Karlsruhe – Hurrikan Irma, der in den vergangenen Tagen auf dem Atlantik und in der Karibik wütete, hat Zerstörungen in Höhe von 10 Milliarden US-Dollar verursacht. Das haben Forscher des Karlsruher Instituts für Technologie (KIT) berechnet. Der Wirbelsturm der höchsten Kategorie fünf war außerdem der längste dieser stärke und hat auf Südseeinseln wie Barbuda, Saint Martin und den Virgin Islands zahlreiche Häuser zerstört und die Versorgung mit Strom, Trinkwasser und Benzin zusammenbrechen lassen.
„Gemessen an der Schadenssumme von 10 Milliarden US-Dollar war dies der schlimmste Sturm in der Karibik aller Zeiten“, sagt James Daniell vom Geophysikalischen Institut und vom Center for Disaster Management and Risk Reduction Technology (CEDIM) des KIT. „Noch nie zuvor hat jemals ein tropischer Wirbelsturm weltweit so lange eine Intensität mit Windgeschwindigkeiten von 298 Stundenkilometer oder mehr aufrecht erhalten, nämlich 37 Stunden“, sagt Bernhard Mühr von CEDIM. „Der bisherige Rekordhalter, der Taifun Haiyan, brachte es nur auf 24 Stunden.“
Besonders schwer betroffen sind unter anderem die Überseegebiete Großbritanniens, Frankreichs und der Niederlande. „Aber nach unserem Schadensmodell hat Barbuda, wo 40 bis 50 Prozent aller Güter zerstört wurden, die anteilig größten Schäden erlitten“, sagt Daniell.
In absoluten Zahlen seien jedoch die Verluste auf Saint Martin/Sint Maarten (Frankreich/Niederlande) und den Virgin Islands (USA und GB) am größten. Die direkten Schäden an Wohn- und Gewerbeimmobilien, Infrastruktur sowie Gebrauchsgütern wie etwa Autos summieren sich dort auf 4,4 bis zu 11,9 Milliarden US-Dollar.

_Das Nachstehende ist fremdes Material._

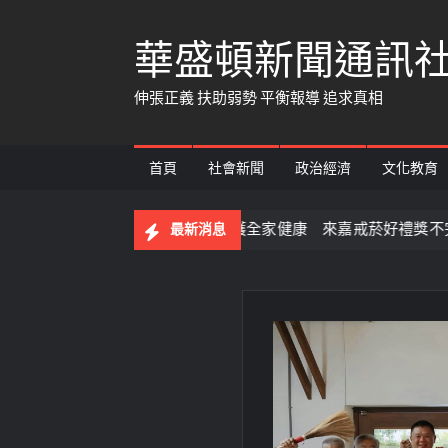
Skip
華盛頓新聞通訊
to
content
伸張正義 扶助弱勢 平衡報導 追求真相
首頁
社會新聞
政治經濟
文化教育
果一次玩
戒菸守護全家健康 來嘉戒菸好禮獎不完
最新消息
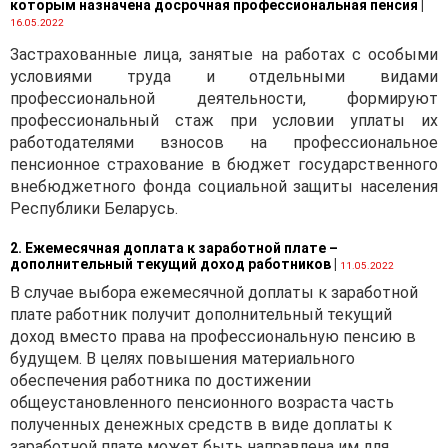
которым назначена досрочная профессиональная пенсия
|
16.05.2022
Застрахованные лица, занятые на работах с особыми
условиями труда и отдельными видами
профессиональной деятельности, формируют
профессиональный стаж при условии уплаты их
работодателями взносов на профессиональное
пенсионное страхование в бюджет государственного
внебюджетного фонда социальной защиты населения
Республики Беларусь.
2. Ежемесячная доплата к заработной плате –
дополнительный текущий доход работников
|
11.05.2022
В случае выбора ежемесячной доплаты к заработной
плате работник получит дополнительный текущий
доход вместо права на профессиональную пенсию в
будущем. В целях повышения материального
обеспечения работника по достижении
общеустановленного пенсионного возраста часть
полученных денежных средств в виде доплаты к
заработной плате может быть направлена им для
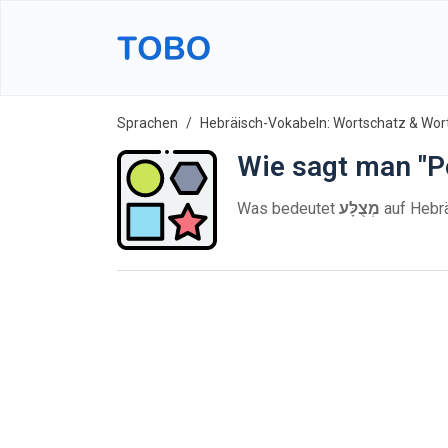
Sprachen
Hebräisch-Vokabeln: Wortschatz & Wort
Wie sagt man "P
Was bedeutet
מְצֻלָּע
auf Hebr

Erstellt haben die CEDIM-Forscher diese Bilanzen mithilfe eines von James Daniell entwickelten Risikoschadenmodells, das die direkten ökonomischen Schäden nach einer Naturkatastrophe berechnet. Die Wissenschaftler haben dafür eine Naturkatastrophen-Datenbank mit 60.000 Einträgen angelegt (CATDAT). Laut CATDAT geht ein Drittel des wirtschaftlichen Gesamtschadens von 7 Billionen Dollar seit dem Jahr 1900 auf das Konto von Flutkatastrophen. Erdbeben verursachen 26 Prozent der Schäden, Stürme 19 Prozent, Vulkanausbrüche machen lediglich ein Prozent aus. „In den vergangenen hundert Jahren haben die wirtschaftlichen Schäden durch Naturkatastrophen pro Jahr – absolut gesehen – zugenommen“, sagt Daniell. Während auf den gesamten Zeitraum gesehen Flutkatastrophen die größten Verursacher wirtschaftlicher Schäden sind, geht in der jüngeren Vergangenheit, seit 1960, mit 30 Prozent der größte Anteil auf Stürme und Sturmfluten zurück.

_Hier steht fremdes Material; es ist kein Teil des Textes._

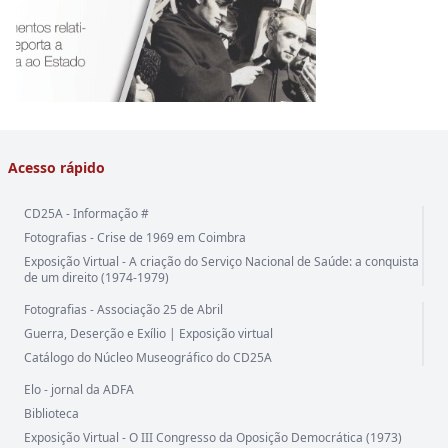
Acesso rápido
CD25A - Informação #
Fotografias - Crise de 1969 em Coimbra
Exposição Virtual - A criação do Serviço Nacional de Saúde: a conquista
de um direito (1974-1979)
Fotografias - Associação 25 de Abril
Guerra, Deserção e Exílio | Exposição virtual
Catálogo do Núcleo Museográfico do CD25A
Elo - jornal da ADFA
Biblioteca
Exposição Virtual - O III Congresso da Oposição Democrática (1973)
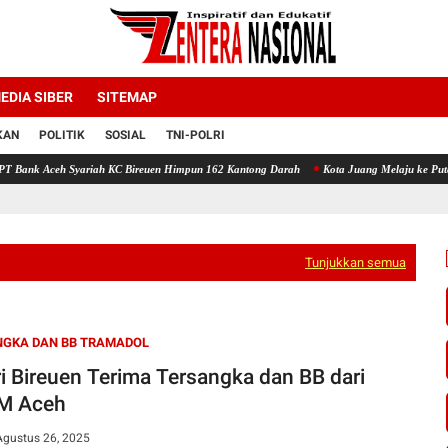
EDIA SIBER
SITEMAP
KAN
POLITIK
SOSIAL
TNI-POLRI
riah KC Bireuen Himpun 162 Kantong Darah
Kota Juang Melaju ke Putaran Kedua Voli 
Tunjukkan semua
NGKA DAN BB TRAMADOL
ri Bireuen Terima Tersangka dan BB dari
M Aceh
Agustus 26, 2025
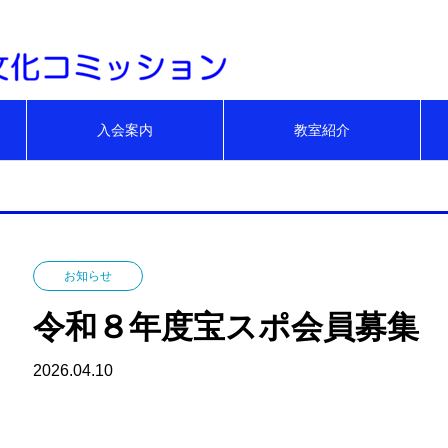
みんなで健康。身近
入会案内
教室紹介
お知らせ
令和８年度宝スポ会員募集
2026.04.10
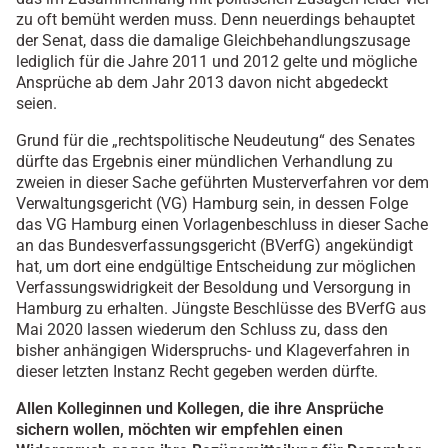
zu oft bemüht werden muss. Denn neuerdings behauptet
der Senat, dass die damalige Gleichbehandlungszusage
lediglich für die Jahre 2011 und 2012 gelte und mögliche
Ansprüche ab dem Jahr 2013 davon nicht abgedeckt
seien.
Grund für die „rechtspolitische Neudeutung“ des Senates
dürfte das Ergebnis einer mündlichen Verhandlung zu
zweien in dieser Sache geführten Musterverfahren vor dem
Verwaltungsgericht (VG) Hamburg sein, in dessen Folge
das VG Hamburg einen Vorlagenbeschluss in dieser Sache
an das Bundesverfassungsgericht (BVerfG) angekündigt
hat, um dort eine endgültige Entscheidung zur möglichen
Verfassungswidrigkeit der Besoldung und Versorgung in
Hamburg zu erhalten. Jüngste Beschlüsse des BVerfG aus
Mai 2020 lassen wiederum den Schluss zu, dass den
bisher anhängigen Widerspruchs- und Klageverfahren in
dieser letzten Instanz Recht gegeben werden dürfte.
Allen Kolleginnen und Kollegen, die ihre Ansprüche
sichern wollen, möchten wir empfehlen einen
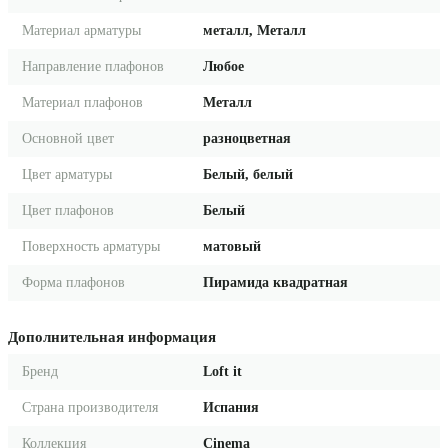
Материал арматуры
металл, Металл
Направление плафонов
Любое
Материал плафонов
Металл
Основной цвет
разноцветная
Цвет арматуры
Белый, белый
Цвет плафонов
Белый
Поверхность арматуры
матовый
Форма плафонов
Пирамида квадратная
Дополнительная информация
Бренд
Loft it
Страна производителя
Испания
Коллекция
Cinema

CATDAT greift auf sozioökonomische Indikatoren wie Gebäudedaten, Human Development Index (HDI) oder Bruttoinlandsprodukt zurück und bildet die Grundlage für das Schadenmodell, das Regierungen und Hilfsorganisationen bei der Abschätzung des Ausmaßes einer Katastrophe und das Katastrophenmanagement unterstützt. Erfolgreich angewendet wurde es bereits beim Tohoku Erdbeben in Japan oder dem Taifun Haiyan über den Philippinen. Die Informationen haben die Wissenschaftler seit 2003 aus Online-Archiven, Büchern, Berichten von Institutionen, Publikationen sowie aus weiteren Datenbeständen weltweit zusammengetragen, wobei die Datenbank jährlich aktualisiert wird.